------ DATA PROVIDED ------

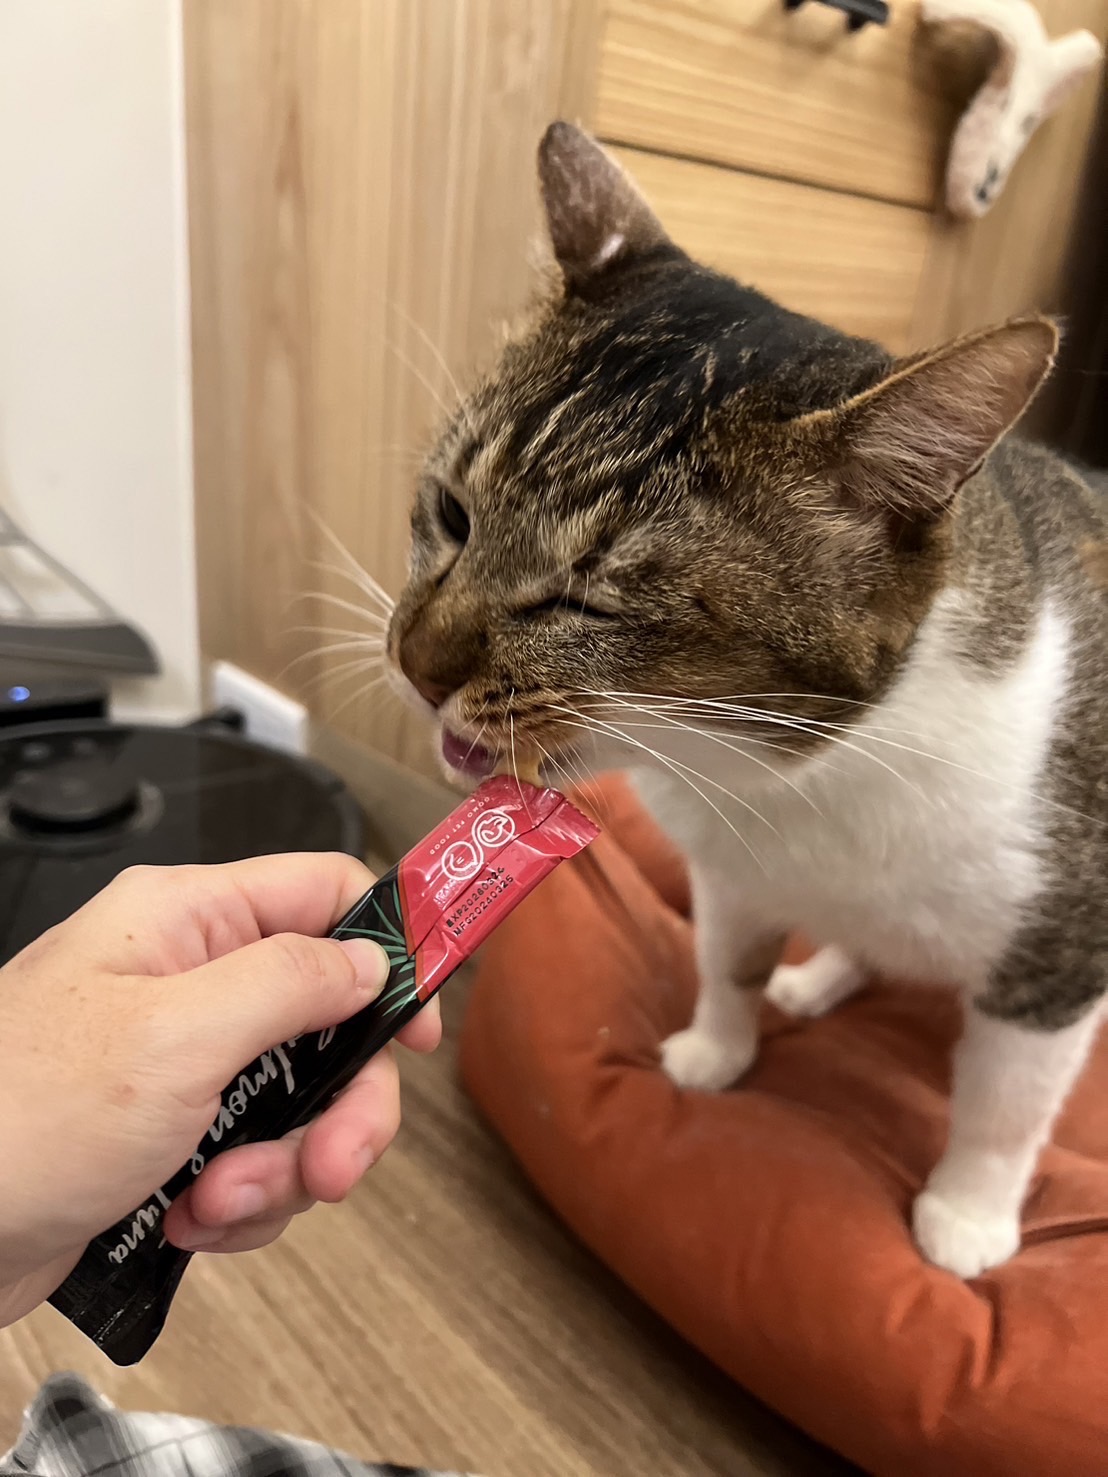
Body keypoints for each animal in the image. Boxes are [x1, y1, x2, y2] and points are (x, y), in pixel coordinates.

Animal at [387, 121, 1108, 1279]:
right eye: (452, 512)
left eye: (587, 597)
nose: (415, 663)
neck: (796, 781)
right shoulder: (732, 874)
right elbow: (726, 962)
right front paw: (715, 1049)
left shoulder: (1057, 949)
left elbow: (1004, 1105)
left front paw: (968, 1216)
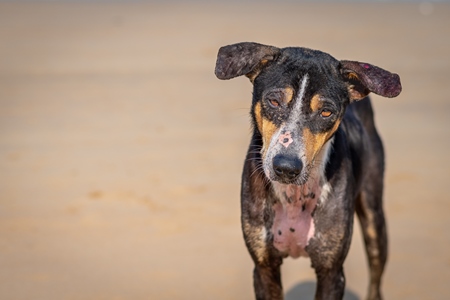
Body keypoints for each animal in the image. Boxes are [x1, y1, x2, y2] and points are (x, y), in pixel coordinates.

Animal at [214, 42, 400, 300]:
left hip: (374, 219)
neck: (294, 195)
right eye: (274, 101)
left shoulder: (331, 272)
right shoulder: (264, 267)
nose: (286, 167)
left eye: (326, 112)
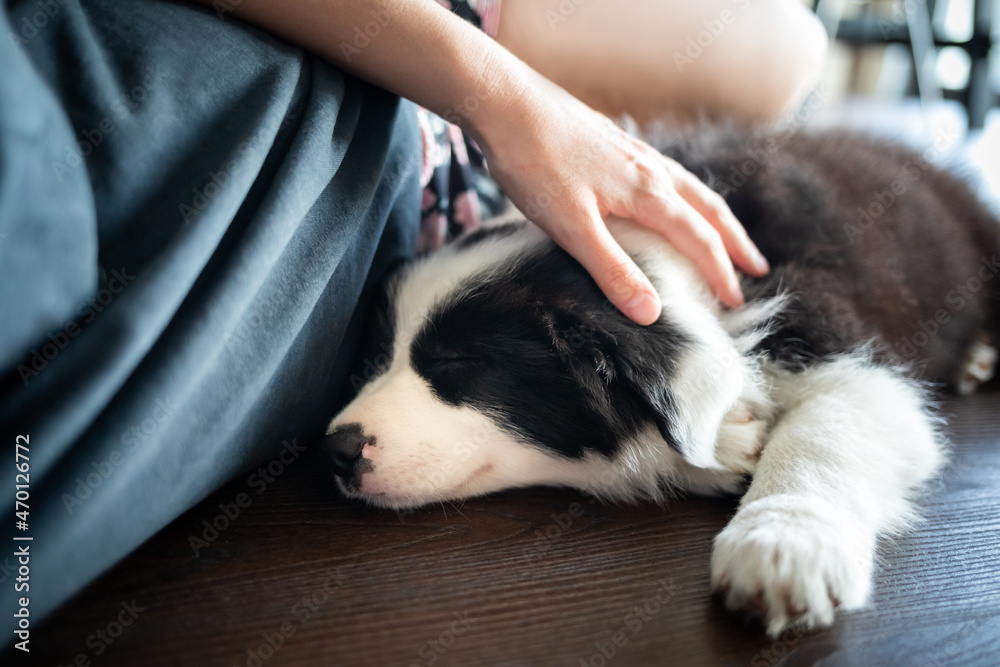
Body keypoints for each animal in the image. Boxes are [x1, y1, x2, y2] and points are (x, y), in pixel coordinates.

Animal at [324, 126, 996, 636]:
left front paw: (784, 544)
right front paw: (722, 443)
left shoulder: (835, 332)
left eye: (455, 364)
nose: (337, 449)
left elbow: (829, 428)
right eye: (379, 356)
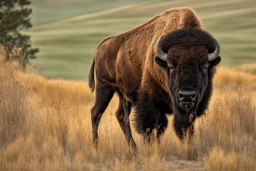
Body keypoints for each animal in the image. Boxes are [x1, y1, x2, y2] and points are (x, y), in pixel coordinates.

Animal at [87, 7, 220, 148]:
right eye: (171, 66)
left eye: (204, 66)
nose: (187, 95)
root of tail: (103, 45)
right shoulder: (151, 102)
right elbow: (149, 127)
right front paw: (151, 147)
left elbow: (172, 127)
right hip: (104, 87)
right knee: (96, 113)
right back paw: (96, 146)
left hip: (121, 94)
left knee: (121, 115)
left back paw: (134, 148)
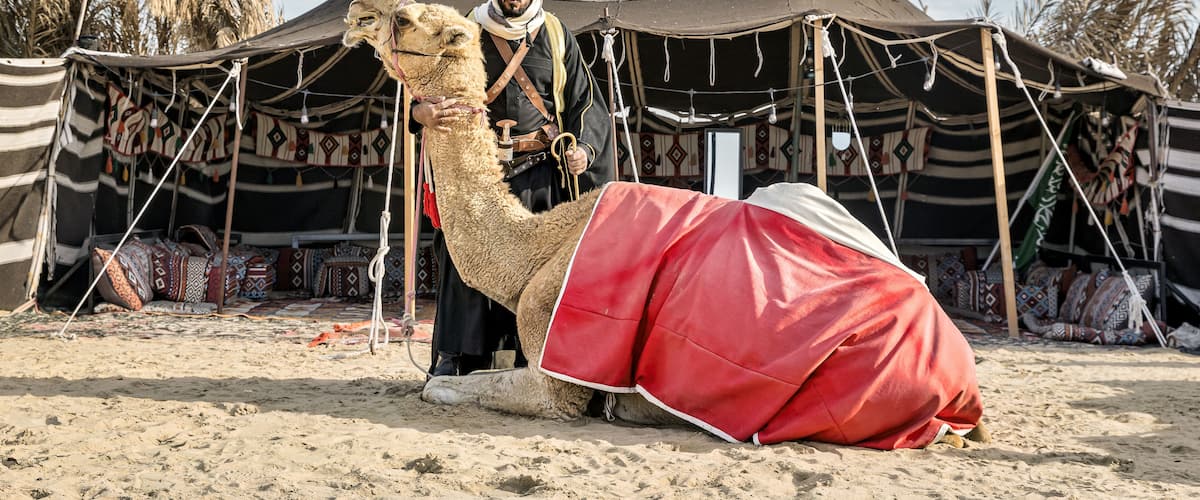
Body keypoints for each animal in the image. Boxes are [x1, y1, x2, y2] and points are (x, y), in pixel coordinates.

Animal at [342, 1, 990, 448]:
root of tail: (965, 387)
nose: (356, 13)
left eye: (404, 18)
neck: (534, 249)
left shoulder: (558, 372)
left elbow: (442, 388)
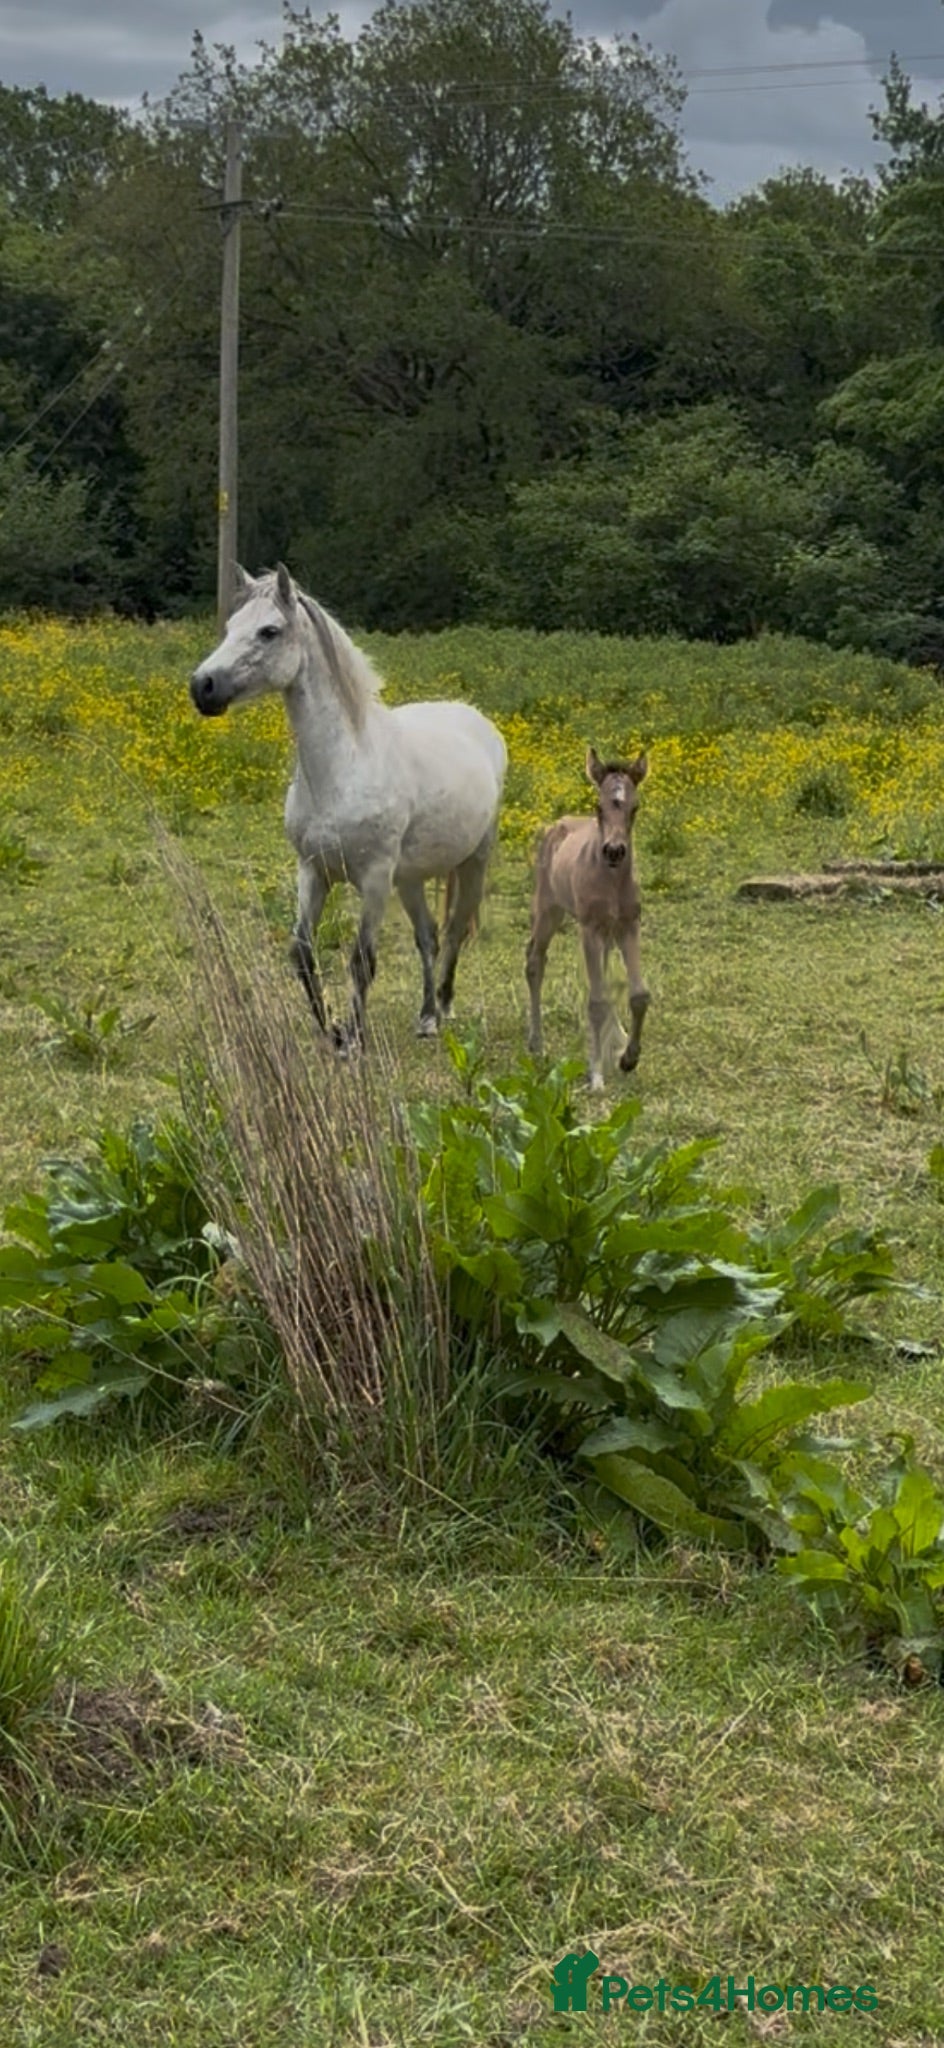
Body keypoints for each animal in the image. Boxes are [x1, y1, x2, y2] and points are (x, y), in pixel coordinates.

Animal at [190, 563, 506, 1049]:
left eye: (269, 631)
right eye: (230, 627)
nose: (202, 687)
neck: (344, 768)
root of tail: (475, 719)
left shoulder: (374, 879)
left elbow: (362, 960)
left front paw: (354, 1038)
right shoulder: (312, 871)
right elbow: (302, 953)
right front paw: (332, 1030)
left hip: (473, 860)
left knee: (455, 929)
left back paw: (444, 1008)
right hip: (410, 878)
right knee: (429, 937)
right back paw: (426, 1016)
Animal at [526, 747, 650, 1091]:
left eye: (635, 808)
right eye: (599, 806)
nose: (614, 851)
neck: (611, 881)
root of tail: (556, 824)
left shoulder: (628, 926)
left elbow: (638, 996)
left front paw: (628, 1058)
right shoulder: (590, 929)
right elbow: (596, 1001)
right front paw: (595, 1076)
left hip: (606, 932)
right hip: (548, 910)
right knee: (534, 961)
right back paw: (537, 1044)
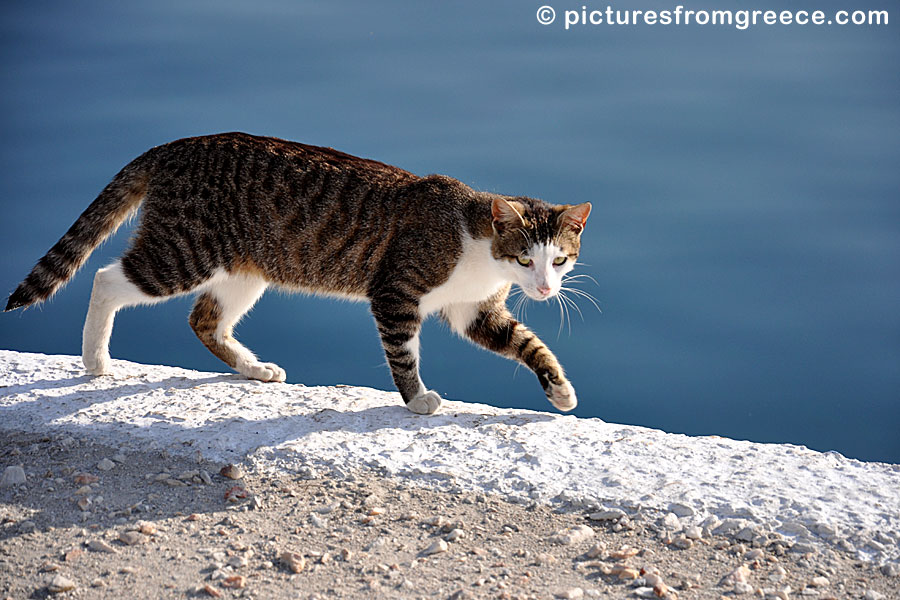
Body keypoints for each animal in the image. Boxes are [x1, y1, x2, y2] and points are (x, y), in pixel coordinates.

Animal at [5, 132, 592, 414]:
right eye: (524, 258)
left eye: (559, 260)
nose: (544, 287)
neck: (476, 247)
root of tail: (174, 148)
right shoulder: (396, 291)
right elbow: (403, 352)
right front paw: (416, 398)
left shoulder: (474, 309)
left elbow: (527, 343)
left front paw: (560, 390)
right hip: (184, 251)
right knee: (108, 279)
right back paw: (96, 359)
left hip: (245, 269)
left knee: (205, 319)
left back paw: (252, 368)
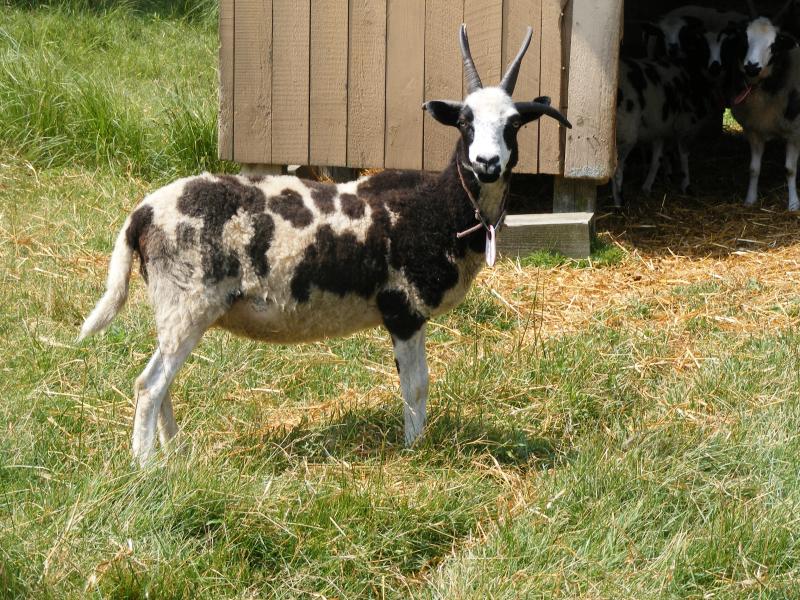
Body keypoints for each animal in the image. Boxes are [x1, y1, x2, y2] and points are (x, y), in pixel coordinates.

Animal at [78, 24, 571, 465]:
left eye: (514, 124)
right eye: (465, 122)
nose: (487, 163)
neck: (439, 208)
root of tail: (141, 214)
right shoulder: (404, 308)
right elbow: (415, 386)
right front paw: (415, 451)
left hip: (178, 308)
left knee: (162, 384)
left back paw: (177, 457)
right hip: (187, 299)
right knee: (149, 386)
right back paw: (146, 468)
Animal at [729, 10, 800, 211]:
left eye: (773, 45)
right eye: (745, 38)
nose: (752, 67)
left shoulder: (794, 131)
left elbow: (790, 169)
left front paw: (793, 204)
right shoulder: (754, 130)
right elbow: (754, 169)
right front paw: (750, 199)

------

--- WORK TO COMPLETE ---
Return, from the data, each line that has the word "knee" in it.

--- RESPONSE ---
right knee: (96, 113)
left knee: (121, 115)
left knee: (455, 929)
right knee: (429, 937)
right knee: (534, 961)
right knee: (108, 279)
left knee: (205, 319)
left knee: (162, 384)
right knee: (149, 386)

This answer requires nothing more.